A recent Boeing graphic of a 787-10

 

The neighbours are spending up big on flashy new cars jets,  so what will Qantas and Virgin Australia do to ‘keep up’?

Go into more debt, but save on fuel and maintenance costs,  or be like Delta, say ‘not yet’,  and save money by buying new run out current model jets and lavishing tender care on the retained less aged airliners in their existing fleets?

We, no make that, they, don’t have the answers yet, just the interesting questions to ponder made all the more interesting by the buying spree by Singapore Airlines overnight.

The new car envy analogy does of course break down as a rational basis for asking such questions the closer one looks at the multitude of factors a well run airline has to consider in these matters.

Passengers will usually be keen to fly the new. Well, um, provided it doesn’t have ‘problems’ like the Dreamliner 787, but note that Singapore Airlines is committed to the third iteration of the 787, the -10X, so really, stop worrying, we’re all going to die one day, more likely while using an ATM than an airliner.

I couldn’t even get on an A380 out of the country this weekend because of the type’s popularity but am looking forward to a combination of a 777-300ER, an A330-200 and a BAe146. Well not the 146 considering what European carriers do to them inside. But with just 60 minutes for the connection maybe it won’t be a 146, but combinations of trains and or jets.

What do we know about the ‘new and gleaming’ ambitions of Qantas and Virgin Australia at this moment?
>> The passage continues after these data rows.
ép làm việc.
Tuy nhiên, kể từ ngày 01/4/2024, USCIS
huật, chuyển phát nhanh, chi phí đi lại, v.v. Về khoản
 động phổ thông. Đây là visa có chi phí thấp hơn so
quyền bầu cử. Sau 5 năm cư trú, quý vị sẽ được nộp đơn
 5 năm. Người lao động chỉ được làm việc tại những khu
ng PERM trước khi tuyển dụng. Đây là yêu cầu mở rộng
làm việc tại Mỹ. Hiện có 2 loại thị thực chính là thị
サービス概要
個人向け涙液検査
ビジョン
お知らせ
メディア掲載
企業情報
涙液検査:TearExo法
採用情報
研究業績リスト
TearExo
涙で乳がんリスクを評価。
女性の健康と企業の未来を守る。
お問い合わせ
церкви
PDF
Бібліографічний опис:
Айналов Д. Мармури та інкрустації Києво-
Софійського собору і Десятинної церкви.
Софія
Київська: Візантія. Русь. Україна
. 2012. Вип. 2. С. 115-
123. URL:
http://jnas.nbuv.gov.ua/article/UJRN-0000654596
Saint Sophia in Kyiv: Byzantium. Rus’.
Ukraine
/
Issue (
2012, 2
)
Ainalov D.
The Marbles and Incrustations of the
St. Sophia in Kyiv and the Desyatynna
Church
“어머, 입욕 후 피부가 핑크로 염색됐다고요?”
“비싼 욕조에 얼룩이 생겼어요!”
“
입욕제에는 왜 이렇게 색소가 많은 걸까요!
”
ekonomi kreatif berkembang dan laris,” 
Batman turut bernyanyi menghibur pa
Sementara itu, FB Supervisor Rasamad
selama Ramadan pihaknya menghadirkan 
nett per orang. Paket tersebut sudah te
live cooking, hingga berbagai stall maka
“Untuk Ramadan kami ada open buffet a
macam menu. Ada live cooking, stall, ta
Qantas is so keen on having the shiny new Dreamliners that it is sending the 14 it has on order,  of the first iteration, the 787-8, to Jetstar so that Jetstar can give back the A332 that the owners so generously subsidized (or not) for Jetstar’s use, and they can all get a sensational new business class cabin that most companies won’t pay for any more, for use on its full service domestic and international services.

But in the interim, in the alternative embrace of the old, and we mean ‘old’, Qantas has also just finished refurbishing its 767-300s.  And while ‘old’ let’s be clear. The seven across economy cabin in a 767 is a much nicer place to be in domestic skies than any other economy class offering (dimensionally speaking) other than aboard a Virgin Australia Embraer 190, which are heaven on wings, and with no middle seats.
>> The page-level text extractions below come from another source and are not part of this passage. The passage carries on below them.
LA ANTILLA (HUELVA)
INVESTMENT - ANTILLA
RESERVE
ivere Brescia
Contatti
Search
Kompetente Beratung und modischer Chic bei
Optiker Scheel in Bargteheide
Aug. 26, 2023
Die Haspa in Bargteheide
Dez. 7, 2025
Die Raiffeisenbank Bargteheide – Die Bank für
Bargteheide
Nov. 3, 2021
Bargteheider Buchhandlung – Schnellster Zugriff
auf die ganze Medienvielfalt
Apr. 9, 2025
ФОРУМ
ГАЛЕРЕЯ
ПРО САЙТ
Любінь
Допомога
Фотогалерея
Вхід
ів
In terms of future ‘new’ the most Qantas is offering at present is two more range and payload improved Airbus A380s one day, which would actually work really well flying reliably non-stop both ways Sydney-Dallas flights, and 787-9s, which it has on options not firm delivery, from 2016.

Provided the troublesome work force stop asking for money, comes out of the naughty corners, and dedicate their waking hours to lifting executive pay levels to the $10 million a year plus bracket, where they deserve to be now that the airline has given away much of Australia to Europe routes to Emirates, and shareholders are left to wonder whether or not Alan Joyce can make it five years in a row with no dividends.

Virgin Australia is somewhat different to Qantas in relation to fleet. It has some of the richest owners in the game but no money really for lots of gleaming new machines.  So far there have been a few brand new A332, several rather aged A332s, an order for a small number of 737 MAX 8s, and a promise to make a wish for either Airbus A350s or 787s sometime in the next year, perhaps.

Air New Zealand, which unlike Etihad or Singapore Airlines, is the Virgin Australia shareholder which isn’t rolling in cash, is the launch customer for the 787-9, which it has be launching since late 2010, but its Dreamliners are reliably unreliably rumoured to be almost on their way starting next April, whenever they feel like it.

It isn’t hard to see Australian air travellers who are longing to try the latest, newest, quietest and responsibly ‘greenest’ airliners being  left metaphorically looking through the windows of the lolly shop or car showroom when it comes their national flag carriers while the powerhouse foreign carriers buy up big to be best.